Though the main character of this book is a real person, this is absolutely a work of comedic fiction. Dan Rhodes’ novel satirises the new atheist movement and especially its figurehead who’s written as a heavily amplified version of the real thing: an intensely smug, proselytizing atheist, who is incredibly rude to everyone he meets. The Professor’s demeanour coupled with his assistant’s name (which isn’t really Smee) is meant to put the reader in mind of a cartoonish villain like Captain Hook and that's what we get! 

It’s basically a one-joke book where the Professor bad temperedly reiterates that there is no god to every person who he comes into contact with, so even if you found that funny the first time, it wears thin pretty quickly. A lot of the jokes don’t really land either: Dawkins is obsessed with Deal or No Deal, the vicar’s wife confuses scientific terms like humanitarianism and humanism, and the Professor wonders if he should put a pregnant cat through a wrangler to spare it the pain of giving birth(!). 

Rhodes also makes a couple of banal observations like how the internet has connected everyone and yet isolated more than a few, as well the comparison of Dawkins’ unshakeable belief to those of a religious zealot’s, without exploring these ideas further. 

That said, it’s a quick read, so it doesn’t outstay its welcome and become a bore, and it’s also a pretty decent story too.
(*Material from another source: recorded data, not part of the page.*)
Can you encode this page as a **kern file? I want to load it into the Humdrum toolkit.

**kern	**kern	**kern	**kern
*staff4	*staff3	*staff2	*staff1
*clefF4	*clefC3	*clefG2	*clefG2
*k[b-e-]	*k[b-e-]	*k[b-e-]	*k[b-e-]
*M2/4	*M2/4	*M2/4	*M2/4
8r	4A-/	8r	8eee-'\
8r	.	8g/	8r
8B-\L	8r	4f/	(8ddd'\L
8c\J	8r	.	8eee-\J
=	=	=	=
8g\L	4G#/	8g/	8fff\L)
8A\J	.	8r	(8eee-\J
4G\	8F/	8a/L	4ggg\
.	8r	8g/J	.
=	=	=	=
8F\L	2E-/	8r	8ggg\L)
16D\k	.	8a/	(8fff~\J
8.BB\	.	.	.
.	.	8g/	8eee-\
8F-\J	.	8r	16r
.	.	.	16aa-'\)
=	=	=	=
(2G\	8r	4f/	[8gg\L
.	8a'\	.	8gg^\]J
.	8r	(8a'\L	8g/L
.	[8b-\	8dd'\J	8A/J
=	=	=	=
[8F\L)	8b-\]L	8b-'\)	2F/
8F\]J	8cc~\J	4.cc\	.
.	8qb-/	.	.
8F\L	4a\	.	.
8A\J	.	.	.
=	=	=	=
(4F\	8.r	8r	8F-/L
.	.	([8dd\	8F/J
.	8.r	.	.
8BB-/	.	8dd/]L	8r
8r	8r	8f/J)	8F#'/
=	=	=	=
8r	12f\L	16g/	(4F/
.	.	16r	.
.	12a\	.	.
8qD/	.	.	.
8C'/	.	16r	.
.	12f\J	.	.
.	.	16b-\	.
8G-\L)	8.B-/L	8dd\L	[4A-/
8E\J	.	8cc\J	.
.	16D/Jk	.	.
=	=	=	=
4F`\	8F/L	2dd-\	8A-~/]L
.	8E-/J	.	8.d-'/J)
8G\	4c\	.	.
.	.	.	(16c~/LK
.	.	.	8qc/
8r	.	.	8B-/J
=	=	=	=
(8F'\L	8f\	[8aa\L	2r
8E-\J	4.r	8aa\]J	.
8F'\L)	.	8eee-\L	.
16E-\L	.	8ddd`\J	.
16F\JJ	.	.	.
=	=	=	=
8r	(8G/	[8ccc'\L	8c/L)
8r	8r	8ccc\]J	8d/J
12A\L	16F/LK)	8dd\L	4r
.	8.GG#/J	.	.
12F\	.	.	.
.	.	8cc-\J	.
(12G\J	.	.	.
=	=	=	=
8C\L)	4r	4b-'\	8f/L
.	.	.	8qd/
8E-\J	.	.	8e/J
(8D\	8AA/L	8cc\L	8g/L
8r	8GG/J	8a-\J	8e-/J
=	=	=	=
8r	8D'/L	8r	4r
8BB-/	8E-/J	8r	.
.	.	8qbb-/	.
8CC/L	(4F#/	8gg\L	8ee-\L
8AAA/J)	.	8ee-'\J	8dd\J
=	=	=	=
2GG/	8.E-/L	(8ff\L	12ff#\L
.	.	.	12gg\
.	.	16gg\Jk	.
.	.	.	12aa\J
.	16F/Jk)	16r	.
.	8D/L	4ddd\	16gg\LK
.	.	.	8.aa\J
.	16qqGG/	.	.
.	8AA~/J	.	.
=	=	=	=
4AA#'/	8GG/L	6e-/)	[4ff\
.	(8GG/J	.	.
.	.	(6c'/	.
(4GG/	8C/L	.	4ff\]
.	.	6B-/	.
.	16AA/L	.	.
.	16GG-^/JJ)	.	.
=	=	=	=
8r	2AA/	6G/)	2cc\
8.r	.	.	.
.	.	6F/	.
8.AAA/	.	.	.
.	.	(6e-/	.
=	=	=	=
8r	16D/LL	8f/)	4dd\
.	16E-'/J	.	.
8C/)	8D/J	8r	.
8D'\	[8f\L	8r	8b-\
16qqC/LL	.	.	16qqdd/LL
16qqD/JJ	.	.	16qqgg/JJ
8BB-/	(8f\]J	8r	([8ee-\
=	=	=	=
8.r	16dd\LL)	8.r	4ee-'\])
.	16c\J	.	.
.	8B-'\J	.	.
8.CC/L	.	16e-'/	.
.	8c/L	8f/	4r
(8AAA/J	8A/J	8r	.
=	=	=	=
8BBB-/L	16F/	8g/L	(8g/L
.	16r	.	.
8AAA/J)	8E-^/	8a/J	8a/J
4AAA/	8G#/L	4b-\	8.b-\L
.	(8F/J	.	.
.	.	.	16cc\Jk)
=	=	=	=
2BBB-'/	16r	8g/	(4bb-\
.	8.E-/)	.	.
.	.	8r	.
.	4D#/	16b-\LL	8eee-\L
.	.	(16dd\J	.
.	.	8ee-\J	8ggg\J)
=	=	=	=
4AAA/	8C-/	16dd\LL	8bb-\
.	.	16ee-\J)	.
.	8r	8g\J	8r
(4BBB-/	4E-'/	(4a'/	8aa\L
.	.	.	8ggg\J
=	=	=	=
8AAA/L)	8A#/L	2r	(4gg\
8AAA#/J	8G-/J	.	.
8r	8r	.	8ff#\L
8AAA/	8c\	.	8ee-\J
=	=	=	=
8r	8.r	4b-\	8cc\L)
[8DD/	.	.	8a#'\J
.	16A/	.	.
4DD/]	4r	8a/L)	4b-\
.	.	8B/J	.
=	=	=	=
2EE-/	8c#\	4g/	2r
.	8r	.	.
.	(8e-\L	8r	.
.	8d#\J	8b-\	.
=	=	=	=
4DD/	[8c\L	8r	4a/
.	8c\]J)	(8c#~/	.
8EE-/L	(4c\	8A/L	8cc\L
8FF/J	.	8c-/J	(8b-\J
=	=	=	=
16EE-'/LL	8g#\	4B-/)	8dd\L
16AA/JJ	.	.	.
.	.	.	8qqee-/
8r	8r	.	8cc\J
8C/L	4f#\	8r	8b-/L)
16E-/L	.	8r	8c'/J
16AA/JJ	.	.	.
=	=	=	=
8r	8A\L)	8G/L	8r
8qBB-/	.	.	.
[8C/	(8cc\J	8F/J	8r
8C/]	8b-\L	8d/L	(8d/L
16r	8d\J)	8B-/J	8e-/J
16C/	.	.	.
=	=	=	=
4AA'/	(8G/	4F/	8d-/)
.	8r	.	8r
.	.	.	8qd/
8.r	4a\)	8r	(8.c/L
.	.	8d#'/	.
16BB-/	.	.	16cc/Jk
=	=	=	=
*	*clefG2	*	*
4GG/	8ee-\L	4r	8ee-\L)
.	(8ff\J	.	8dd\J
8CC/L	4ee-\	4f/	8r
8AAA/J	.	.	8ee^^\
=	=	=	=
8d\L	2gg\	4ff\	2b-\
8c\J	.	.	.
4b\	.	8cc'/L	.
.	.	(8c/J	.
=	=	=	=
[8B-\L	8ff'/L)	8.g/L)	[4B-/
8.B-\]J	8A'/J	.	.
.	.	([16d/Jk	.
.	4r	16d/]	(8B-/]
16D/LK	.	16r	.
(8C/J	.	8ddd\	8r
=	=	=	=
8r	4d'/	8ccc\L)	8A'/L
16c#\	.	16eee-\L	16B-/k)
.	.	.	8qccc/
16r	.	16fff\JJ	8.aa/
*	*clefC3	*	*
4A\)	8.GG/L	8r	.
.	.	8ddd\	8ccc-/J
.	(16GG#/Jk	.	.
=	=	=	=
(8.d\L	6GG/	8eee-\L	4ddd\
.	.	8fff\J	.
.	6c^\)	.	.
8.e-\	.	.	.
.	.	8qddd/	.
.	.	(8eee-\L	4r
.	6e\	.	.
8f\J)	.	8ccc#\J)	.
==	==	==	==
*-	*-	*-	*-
Rhodes writes the Christians in this book as people perfectly willing to accommodate Dawkins’ non-beliefs, appearing more tolerant than he, perhaps as a reaction to numerous representations in the media of Christians as brainwashed extremists ranting and waving crosses around.

I’m not religious - believe whatever you want just don’t bother me or use it as an excuse to hurt anyone - but Dawkins strikes me as an abrasive, unlikeable chap in real life, as well as in this novel, even if I agree with most of what he says. In the words of The Dude to his friend Walter in The Big Lebowski, “You’re not wrong, Walter, you’re just an asshole!” Still, his character in this book is a lively presence throughout even if you want to give him a slap on more than one occasion! 

Dan Rhodes’ novel though has its charms. When the Professor Got Stuck in the Snow might not be anywhere near as funny as the blurbs would have you believe (as if they ever are!), nor is it a particularly gripping read but it’s a gently enjoyable farce refreshingly lampooning atheists for a change with an amusing larger-than-life main character.